** Provided records follows **

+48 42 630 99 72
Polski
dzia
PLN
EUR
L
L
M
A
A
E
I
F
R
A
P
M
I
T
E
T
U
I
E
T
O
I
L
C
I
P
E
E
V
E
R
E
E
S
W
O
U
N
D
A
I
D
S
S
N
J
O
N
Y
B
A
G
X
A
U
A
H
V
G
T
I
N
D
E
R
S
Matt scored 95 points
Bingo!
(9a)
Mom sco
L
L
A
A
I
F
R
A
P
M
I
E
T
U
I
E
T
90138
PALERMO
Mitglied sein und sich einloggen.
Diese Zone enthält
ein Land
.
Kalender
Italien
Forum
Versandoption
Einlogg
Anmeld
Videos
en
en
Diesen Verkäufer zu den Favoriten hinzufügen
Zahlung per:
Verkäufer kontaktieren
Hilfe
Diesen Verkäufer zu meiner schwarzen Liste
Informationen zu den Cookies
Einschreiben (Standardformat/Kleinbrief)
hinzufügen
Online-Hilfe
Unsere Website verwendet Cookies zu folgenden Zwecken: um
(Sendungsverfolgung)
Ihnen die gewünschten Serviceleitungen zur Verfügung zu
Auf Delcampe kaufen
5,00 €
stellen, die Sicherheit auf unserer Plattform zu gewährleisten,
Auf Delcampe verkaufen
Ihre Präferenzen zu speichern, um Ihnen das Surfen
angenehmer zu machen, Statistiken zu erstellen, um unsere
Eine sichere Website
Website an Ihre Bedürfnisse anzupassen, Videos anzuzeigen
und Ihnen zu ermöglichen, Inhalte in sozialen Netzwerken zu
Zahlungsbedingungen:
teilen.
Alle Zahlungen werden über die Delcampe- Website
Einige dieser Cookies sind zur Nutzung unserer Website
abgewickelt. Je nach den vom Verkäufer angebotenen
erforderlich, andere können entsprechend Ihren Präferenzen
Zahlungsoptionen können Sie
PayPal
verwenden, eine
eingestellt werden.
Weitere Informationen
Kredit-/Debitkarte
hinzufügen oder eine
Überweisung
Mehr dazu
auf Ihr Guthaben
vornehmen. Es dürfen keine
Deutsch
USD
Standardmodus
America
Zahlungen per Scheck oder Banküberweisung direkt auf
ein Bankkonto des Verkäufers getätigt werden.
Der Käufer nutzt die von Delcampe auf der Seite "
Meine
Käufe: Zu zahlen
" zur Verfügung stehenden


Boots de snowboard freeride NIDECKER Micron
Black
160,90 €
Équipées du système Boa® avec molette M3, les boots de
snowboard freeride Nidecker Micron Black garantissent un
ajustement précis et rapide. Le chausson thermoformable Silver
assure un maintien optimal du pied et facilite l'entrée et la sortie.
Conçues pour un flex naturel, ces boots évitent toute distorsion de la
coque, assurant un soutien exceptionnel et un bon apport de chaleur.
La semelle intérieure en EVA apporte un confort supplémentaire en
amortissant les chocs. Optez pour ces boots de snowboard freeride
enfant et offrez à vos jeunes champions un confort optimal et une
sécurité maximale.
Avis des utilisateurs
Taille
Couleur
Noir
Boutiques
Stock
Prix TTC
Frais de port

** End of Provided records **
** Provided records follows **

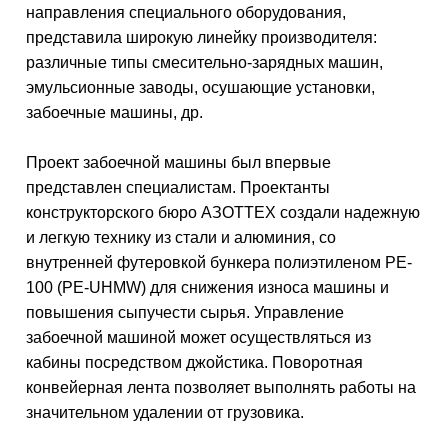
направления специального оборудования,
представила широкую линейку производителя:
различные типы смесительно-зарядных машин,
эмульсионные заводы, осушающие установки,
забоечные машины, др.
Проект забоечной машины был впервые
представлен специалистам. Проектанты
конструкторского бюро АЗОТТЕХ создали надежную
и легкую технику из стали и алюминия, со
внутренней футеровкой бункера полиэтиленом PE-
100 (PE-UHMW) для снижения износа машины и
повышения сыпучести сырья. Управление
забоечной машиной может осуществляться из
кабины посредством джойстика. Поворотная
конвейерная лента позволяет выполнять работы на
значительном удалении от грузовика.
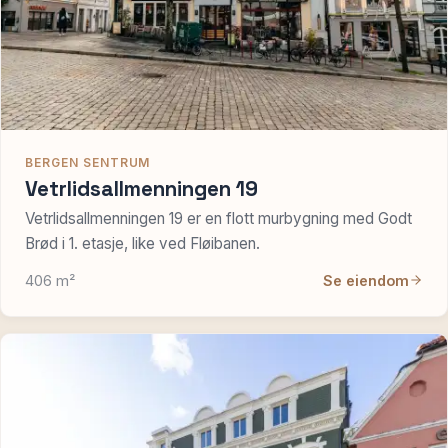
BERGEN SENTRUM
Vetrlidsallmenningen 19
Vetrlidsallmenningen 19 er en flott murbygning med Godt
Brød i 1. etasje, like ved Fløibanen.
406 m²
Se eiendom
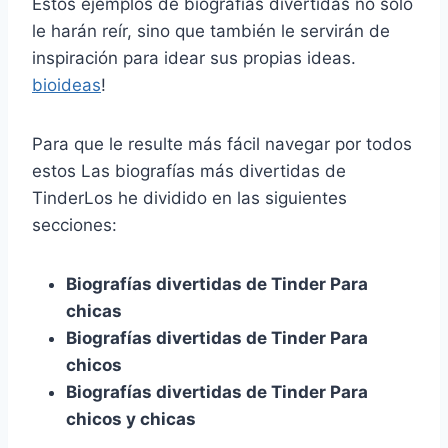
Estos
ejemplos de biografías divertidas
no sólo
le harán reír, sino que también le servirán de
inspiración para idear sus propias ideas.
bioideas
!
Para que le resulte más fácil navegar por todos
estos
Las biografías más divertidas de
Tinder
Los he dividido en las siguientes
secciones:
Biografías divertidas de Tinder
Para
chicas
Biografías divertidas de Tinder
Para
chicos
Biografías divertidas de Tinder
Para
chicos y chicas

** End of Provided records **

## Exercise details
In the material above, locate the line containing "Informationen zu den Cookies" and the line containing "abgewickelt. Je nach". Transcribe exactly those two lines and every line between them, and nothing more.

## Your solution
Informationen zu den Cookies
Einschreiben (Standardformat/Kleinbrief)
hinzufügen
Online-Hilfe
Unsere Website verwendet Cookies zu folgenden Zwecken: um
(Sendungsverfolgung)
Ihnen die gewünschten Serviceleitungen zur Verfügung zu
Auf Delcampe kaufen
5,00 €
stellen, die Sicherheit auf unserer Plattform zu gewährleisten,
Auf Delcampe verkaufen
Ihre Präferenzen zu speichern, um Ihnen das Surfen
angenehmer zu machen, Statistiken zu erstellen, um unsere
Eine sichere Website
Website an Ihre Bedürfnisse anzupassen, Videos anzuzeigen
und Ihnen zu ermöglichen, Inhalte in sozialen Netzwerken zu
Zahlungsbedingungen:
teilen.
Alle Zahlungen werden über die Delcampe- Website
Einige dieser Cookies sind zur Nutzung unserer Website
abgewickelt. Je nach den vom Verkäufer angebotenen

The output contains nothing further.